Sixty-Five Years Post-Ceasefire, US Must Build Trust to End Korean War

July 27 marks the 65th anniversary of the Armistice Agreement when the US, North Korea and China signed a ceasefire to halt three years of brutal fighting which claimed 4 million lives. When the military commanders laid down their weapons, they promised to return within 90 days to negotiate a peace agreement to end the Korean War.

Sixty-five years later, after two historic summits between the two Koreas at Panmunjom and between North Korea and the United States in Singapore, we are the closest ever to seeing a peace process that will yield that long-awaited peace agreement.

In Singapore, US President Trump and North Korean Chairman Kim Jong Un committed to improving relations between the two countries, establishing a peace regime and denuclearizing the Korean Peninsula.

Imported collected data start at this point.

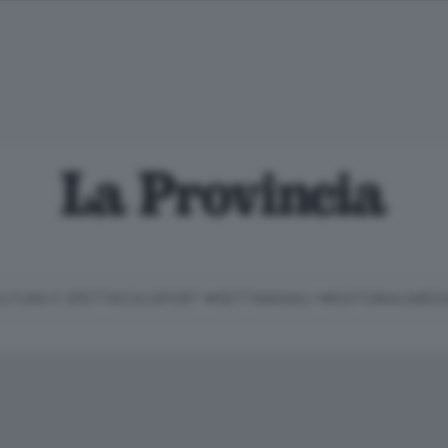
LTURA E SPETTACOLI
SPORT
SETTIMANALI
EDITORIALI
MEDI
Classifica Serie B
Imprese & Lavoro
Cintura
Necrologie
P
Classifica Serie A
Salute & Benessere
Cantù e Mariano
Abbonamenti
P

The first step toward advancing this longer process, which was the last item both leaders agreed to, is North Korea’s return of the remains of the US servicemen from the war. According to KBS World Radio, North Korea is slated to repatriate two truckloads of wooden boxes of American soldiers on the anniversary.

Already, North Korea has halted nuclear and missile testing, and the United States and South Korea have suspended their joint war drills. According to Vincent Brooks, US Commander of US Forces in Korea, almost a year has passed without North Korea conducting a nuclear test. Furthermore, Pyongyang has returned all detained Americans and has begun to dismantle a satellite launch site, according to the think tank 38 North.

At a July 25 Senate Foreign Relations hearing, in response to Democratic Sen. Chris Murphy’s tough questioning on whether North Korea agreed to the US definition of denuclearization, Secretary of State Mike Pompeo affirmed that the North Koreans agreed to denuclearize according to a US definition of denuclearization that was “not dissimilar to how the UN has characterized it, [or] how South Koreans have characterized it.”